To understand how jextract works, consider the following C header file:
//point.h
struct Point2d {
double x;
double y;
};
double distance(struct Point2d);We can run jextract, as follows:
jextract --source -t org.jextract point.h
We can then use the generated code as follows:
import jdk.incubator.foreign.*;
import static org.jextract.point_h.*;
import org.jextract.Point2d;
class TestPoint {
public static void main(String[] args) {
try (ResourceScope scope = ResourceScope.newConfinedScope()) {
MemorySegment point = MemorySegment.allocateNative(Point2d.$LAYOUT(), scope);
Point2d.x$set(point, 3d);
Point2d.y$set(point, 4d);
distance(point);
}
}
}As we can see, the jextract tool generated a Point2d class, modelling the C struct, and a point_h class which contains static native function wrappers, such as distance. If we look inside the generated code for distance we can find the following:
static final FunctionDescriptor distance$FUNC =
FunctionDescriptor.of(Constants$root.C_DOUBLE$LAYOUT,
MemoryLayout.structLayout(
Constants$root.C_DOUBLE$LAYOUT.withName("x"),
Constants$root.C_DOUBLE$LAYOUT.withName("y")
).withName("Point2d"));
static final MethodHandle distance$MH = RuntimeHelper.downcallHandle(
"distance",
constants$0.distance$FUNC, false
);
public static MethodHandle distance$MH() {
return RuntimeHelper.requireNonNull(constants$0.distance$MH,"distance");
}
public static double distance ( MemorySegment x0) {
var mh$ = RuntimeHelper.requireNonNull(constants$0.distance$MH, "distance");
try {
return (double)mh$.invokeExact(x0);
} catch (Throwable ex$) {
throw new AssertionError("should not reach here", ex$);
}
}In other words, the jextract tool has generated all the required supporting code (MemoryLayout, MethodHandle and FunctionDescriptor) that is needed to call the underlying distance native function.
The jextract tool includes several customization options. Users can select what in which package the generated code should be emitted, and what the name of the main extracted class should be. To allow for symbol filtering, jextract can generate a dump of all the symbols encountered in an header file; this dump can be manipulated, and then used as an argument file (using the @argfile syntax also available in other JDK tools) to e.g. generate bindings only for a subset of symbols seen by jextract. For instance, if we run jextract with as follows:
jextract --dump-includes=includes.txt point.h
We obtain the following file (includes.txt):
#### Extracted from: point.h
--include-struct Point2d # header: point.h
--include-function distance # header: point.h
This file can be passed back to jextract, as follows:
jextract -t org.jextract --source @includes.txt point.h
It is easy to see how this mechanism allows developers to look into the set of symbols seen by jextract while parsing, and then process the generated include file, so as to prevent code generation for otherwise unused symbols.

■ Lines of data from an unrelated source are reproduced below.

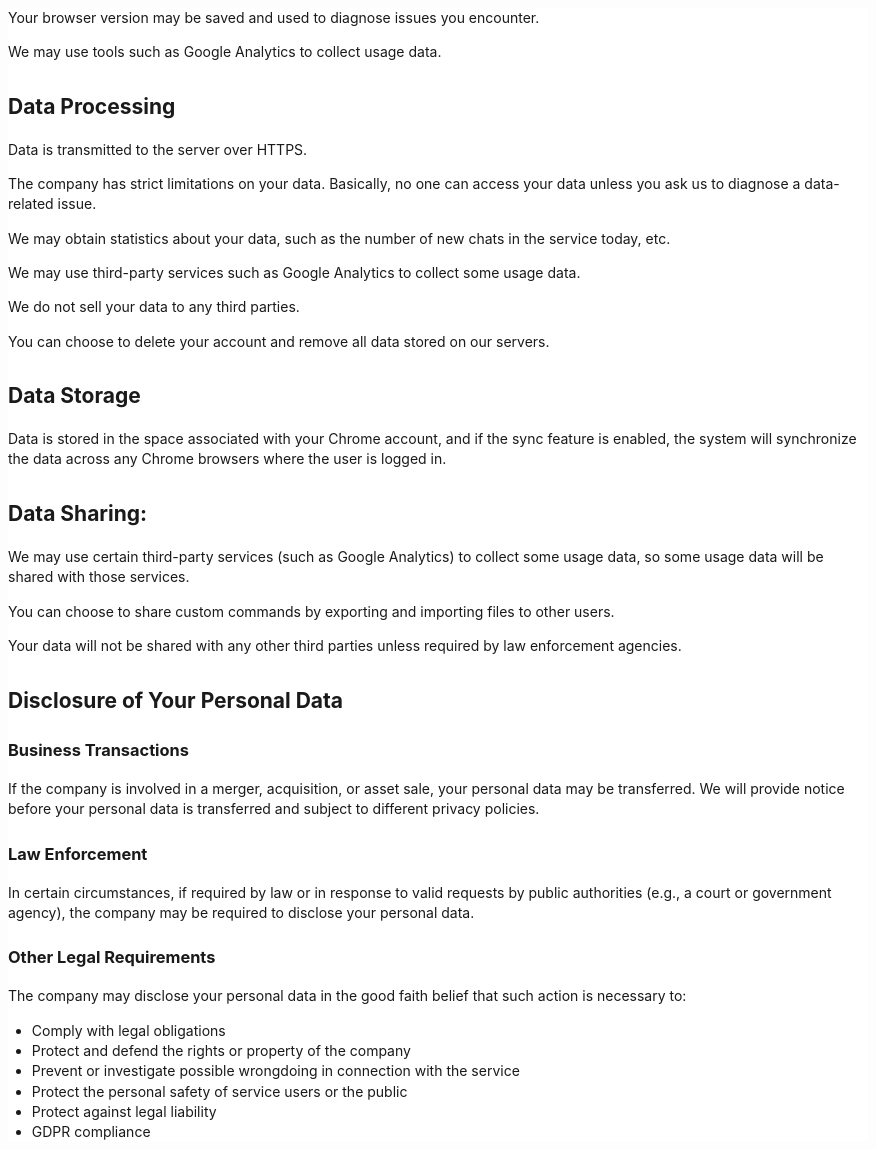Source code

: Your browser version may be saved and used to diagnose issues you encounter.

We may use tools such as Google Analytics to collect usage data.

## Data Processing

Data is transmitted to the server over HTTPS.

The company has strict limitations on your data. Basically, no one can access your data unless you ask us to diagnose a data-related issue.

We may obtain statistics about your data, such as the number of new chats in the service today, etc.

We may use third-party services such as Google Analytics to collect some usage data.

We do not sell your data to any third parties.

You can choose to delete your account and remove all data stored on our servers.

## Data Storage
Data is stored in the space associated with your Chrome account, and if the sync feature is enabled, the system will synchronize the data across any Chrome browsers where the user is logged in.

## Data Sharing:

We may use certain third-party services (such as Google Analytics) to collect some usage data, so some usage data will be shared with those services.

You can choose to share custom commands by exporting and importing files to other users.

Your data will not be shared with any other third parties unless required by law enforcement agencies.

## Disclosure of Your Personal Data

### Business Transactions
If the company is involved in a merger, acquisition, or asset sale, your personal data may be transferred. We will provide notice before your personal data is transferred and subject to different privacy policies.

### Law Enforcement
In certain circumstances, if required by law or in response to valid requests by public authorities (e.g., a court or government agency), the company may be required to disclose your personal data.

### Other Legal Requirements
The company may disclose your personal data in the good faith belief that such action is necessary to:

- Comply with legal obligations
- Protect and defend the rights or property of the company
- Prevent or investigate possible wrongdoing in connection with the service
- Protect the personal safety of service users or the public
- Protect against legal liability
- GDPR compliance
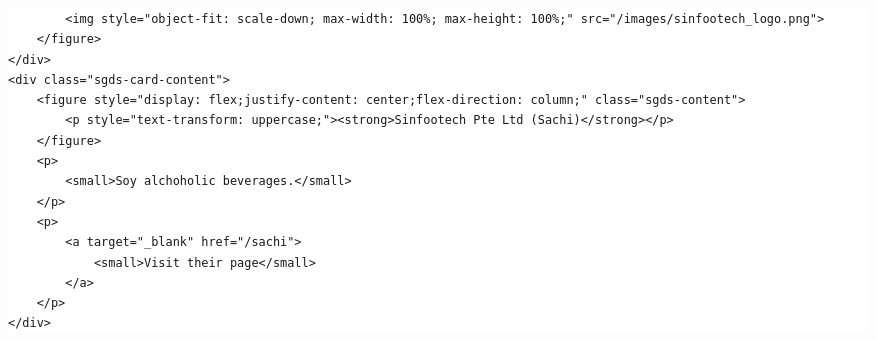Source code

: 			<img style="object-fit: scale-down; max-width: 100%; max-height: 100%;" src="/images/sinfootech_logo.png">
		</figure>
	</div>
	<div class="sgds-card-content">
		<figure style="display: flex;justify-content: center;flex-direction: column;" class="sgds-content">
			<p style="text-transform: uppercase;"><strong>Sinfootech Pte Ltd (Sachi)</strong></p>
		</figure>
		<p>
			<small>Soy alchoholic beverages.</small>
		</p>
		<p>
			<a target="_blank" href="/sachi">
				<small>Visit their page</small>
			</a>
		</p>
	</div>
</div>
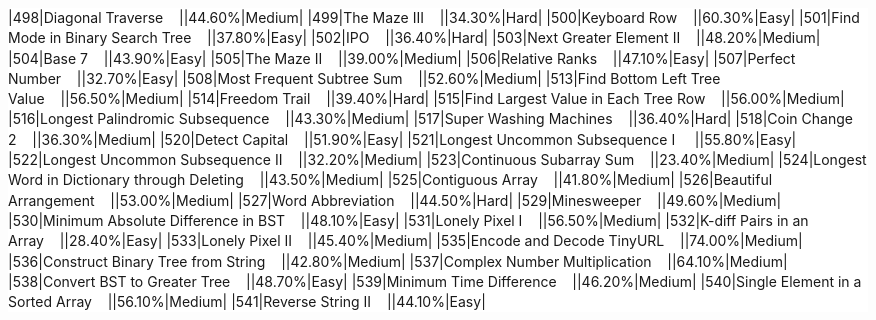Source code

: |498|Diagonal Traverse    ||44.60%|Medium|
|499|The Maze III    ||34.30%|Hard|
|500|Keyboard Row    ||60.30%|Easy|
|501|Find Mode in Binary Search Tree    ||37.80%|Easy|
|502|IPO    ||36.40%|Hard|
|503|Next Greater Element II    ||48.20%|Medium|
|504|Base 7    ||43.90%|Easy|
|505|The Maze II    ||39.00%|Medium|
|506|Relative Ranks    ||47.10%|Easy|
|507|Perfect Number    ||32.70%|Easy|
|508|Most Frequent Subtree Sum    ||52.60%|Medium|
|513|Find Bottom Left Tree Value    ||56.50%|Medium|
|514|Freedom Trail    ||39.40%|Hard|
|515|Find Largest Value in Each Tree Row    ||56.00%|Medium|
|516|Longest Palindromic Subsequence    ||43.30%|Medium|
|517|Super Washing Machines    ||36.40%|Hard|
|518|Coin Change 2    ||36.30%|Medium|
|520|Detect Capital    ||51.90%|Easy|
|521|Longest Uncommon Subsequence I     ||55.80%|Easy|
|522|Longest Uncommon Subsequence II    ||32.20%|Medium|
|523|Continuous Subarray Sum    ||23.40%|Medium|
|524|Longest Word in Dictionary through Deleting    ||43.50%|Medium|
|525|Contiguous Array    ||41.80%|Medium|
|526|Beautiful Arrangement    ||53.00%|Medium|
|527|Word Abbreviation    ||44.50%|Hard|
|529|Minesweeper    ||49.60%|Medium|
|530|Minimum Absolute Difference in BST    ||48.10%|Easy|
|531|Lonely Pixel I    ||56.50%|Medium|
|532|K-diff Pairs in an Array    ||28.40%|Easy|
|533|Lonely Pixel II    ||45.40%|Medium|
|535|Encode and Decode TinyURL    ||74.00%|Medium|
|536|Construct Binary Tree from String    ||42.80%|Medium|
|537|Complex Number Multiplication    ||64.10%|Medium|
|538|Convert BST to Greater Tree    ||48.70%|Easy|
|539|Minimum Time Difference    ||46.20%|Medium|
|540|Single Element in a Sorted Array    ||56.10%|Medium|
|541|Reverse String II    ||44.10%|Easy|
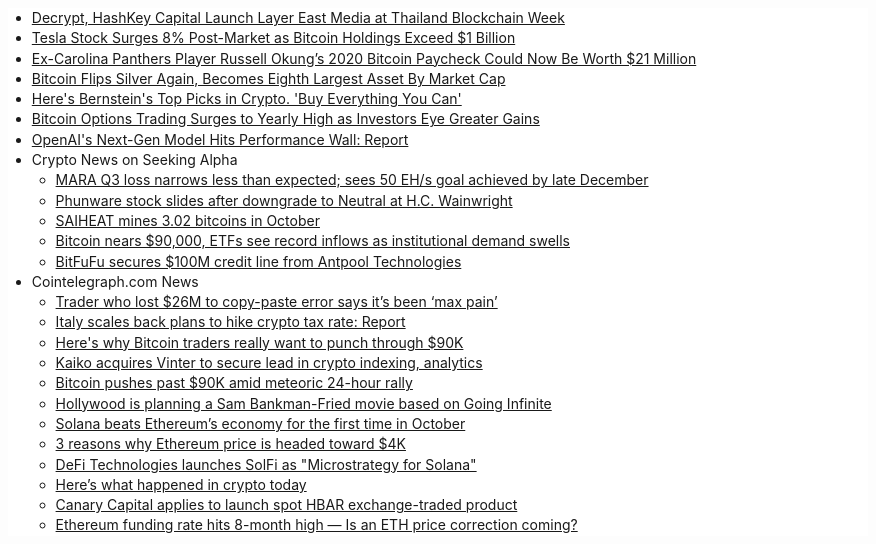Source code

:   - [Decrypt, HashKey Capital Launch Layer East Media at Thailand Blockchain Week](https://decrypt.co/291225/decrypt-hashkey-capital-launch-layer-east-media-at-thailand-blockchain-week)
  - [Tesla Stock Surges 8% Post-Market as Bitcoin Holdings Exceed $1 Billion](https://decrypt.co/291222/tesla-stock-surges-8-post-market-as-bitcoin-holdings-exceed-1-billion)
  - [Ex-Carolina Panthers Player Russell Okung’s 2020 Bitcoin Paycheck Could Now Be Worth $21 Million](https://decrypt.co/291208/russell-okungs-2020-bitcoin-paycheck-is-now-worth-21-million-if-he-hodld)
  - [Bitcoin Flips Silver Again, Becomes Eighth Largest Asset By Market Cap](https://decrypt.co/291216/bitcoin-flips-silver-again-becomes-eighth-largest-asset-by-market-cap)
  - [Here's Bernstein's Top Picks in Crypto. 'Buy Everything You Can'](https://decrypt.co/291214/heres-bernsteins-top-picks-in-crypto-buy-everything-you-can)
  - [Bitcoin Options Trading Surges to Yearly High as Investors Eye Greater Gains](https://decrypt.co/291211/bitcoin-options-trading-surges-to-yearly-high-as-investors-eye-greater-gains)
  - [OpenAI's Next-Gen Model Hits Performance Wall: Report](https://decrypt.co/291193/openais-next-gen-model-hits-performance-wall-report)
- Crypto News on Seeking Alpha
  - [MARA Q3 loss narrows less than expected; sees 50 EH/s goal achieved by late December](https://seekingalpha.com/news/4282152-mara-q-3-loss-narrows-less-than-expected-sees-50-eh-s-goal-achieved-by-late-december?utm_source=feed_news_crypto&utm_medium=referral&feed_item_type=news)
  - [Phunware stock slides after downgrade to Neutral at H.C. Wainwright](https://seekingalpha.com/news/4280978-phunware-stock-slides-after-downgrade-to-neutral-h-c-wainwright?utm_source=feed_news_crypto&utm_medium=referral&feed_item_type=news)
  - [SAIHEAT mines 3.02 bitcoins in October](https://seekingalpha.com/news/4279828-saiheat-mines-302-bitcoins-in-october?utm_source=feed_news_crypto&utm_medium=referral&feed_item_type=news)
  - [Bitcoin nears $90,000, ETFs see record inflows as institutional demand swells](https://seekingalpha.com/news/4278167-bitcoin-crypto-rally-etfs-record-inflows?utm_source=feed_news_crypto&utm_medium=referral&feed_item_type=news)
  - [BitFuFu secures $100M credit line from Antpool Technologies](https://seekingalpha.com/news/4278164-bitfufu-secures-100-million-credit-line-from-antpool-technologies?utm_source=feed_news_crypto&utm_medium=referral&feed_item_type=news)
- Cointelegraph.com News
  - [Trader who lost $26M to copy-paste error says it’s been ‘max pain’](https://cointelegraph.com/news/trader-loses-26-million-copy-paste-error-max-pain?utm_source=rss_feed&utm_medium=rss&utm_campaign=rss_partner_inbound)
  - [Italy scales back plans to hike crypto tax rate: Report](https://cointelegraph.com/news/italy-stops-plans-crypto-tax-rate?utm_source=rss_feed&utm_medium=rss&utm_campaign=rss_partner_inbound)
  - [Here&#039;s why Bitcoin traders really want to punch through $90K](https://cointelegraph.com/news/here-s-why-bitcoin-traders-really-want-to-punch-through-90-k?utm_source=rss_feed&utm_medium=rss&utm_campaign=rss_partner_inbound)
  - [Kaiko acquires Vinter to secure lead in crypto indexing, analytics](https://cointelegraph.com/news/kaiko-acquires-vinter-crypto-data?utm_source=rss_feed&utm_medium=rss&utm_campaign=rss_partner_inbound)
  - [Bitcoin pushes past $90K amid meteoric 24-hour rally](https://cointelegraph.com/news/bitcoin-price-rallies-hits-90k-peak-high?utm_source=rss_feed&utm_medium=rss&utm_campaign=rss_partner_inbound)
  - [Hollywood is planning a Sam Bankman-Fried movie based on Going Infinite](https://cointelegraph.com/news/sam-bankman-fried-ftx-movie-michael-lewis-going-infinite?utm_source=rss_feed&utm_medium=rss&utm_campaign=rss_partner_inbound)
  - [Solana beats Ethereum’s economy for the first time in October](https://cointelegraph.com/news/solana-beats-ethereum-economy-first-time-october?utm_source=rss_feed&utm_medium=rss&utm_campaign=rss_partner_inbound)
  - [3 reasons why Ethereum price is headed toward $4K](https://cointelegraph.com/news/3-data-points-suggest-ethereum-price-could-hit-4-k-in-the-short-term?utm_source=rss_feed&utm_medium=rss&utm_campaign=rss_partner_inbound)
  - [DeFi Technologies launches SolFi as &quot;Microstrategy for Solana&quot;](https://cointelegraph.com/news/de-fi-technologies-spins-out-solana-investing-platform?utm_source=rss_feed&utm_medium=rss&utm_campaign=rss_partner_inbound)
  - [Here’s what happened in crypto today](https://cointelegraph.com/news/what-happened-in-crypto-today?utm_source=rss_feed&utm_medium=rss&utm_campaign=rss_partner_inbound)
  - [Canary Capital applies to launch spot HBAR exchange-traded product](https://cointelegraph.com/news/canary-capital-sec-launch-hedera-hbar-etf?utm_source=rss_feed&utm_medium=rss&utm_campaign=rss_partner_inbound)
  - [Ethereum funding rate hits 8-month high — Is an ETH price correction coming?](https://cointelegraph.com/news/ethereum-funding-rate-hits-8-month-high-is-an-eth-price-correction-coming?utm_source=rss_feed&utm_medium=rss&utm_campaign=rss_partner_inbound)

For more examples on how to use the jextract tool with real-world libraries, please refer to this document.
jextract depends on clang+LLVM binaries. Please download and install clang+LLVM binaries for your platform.
You can find the prebuilt binaries from https://releases.llvm.org/download.html. The path of the clang+LLVM installation is provided using the libclang_home variable.
Gradle tool needs jdk 17 or below to run. JAVA_HOME should be set to jdk 17 or below. Or PATH should contain java from jdk 17 or below. jdk18 build is needed to build jextract which is passed from command with -Pjdk18_home option.
You can download jdk18 early access build from https://jdk.java.net/18/
For Windows, please use gradlew.bat.
$ sh ./gradlew -Pjdk18_home=<jdk18_home_dir> -Plibclang_home=<libclang_dir> clean verify
jextract tests are written for jtreg test framework. Please download and install jtreg binaries.
The path of the jtreg installation is provided using the jtreg_home variable.
For Windows, please use gradlew.bat.
$ sh ./gradlew -Pjdk18_home=<jdk18_home_dir> -Plibclang_home=<libclang_dir> -Pjtreg_home=<jtreg_dir> clean jtreg
jextract samples can be found "samples" top-level directory. Building/running particular sample may require specific third-party software installation.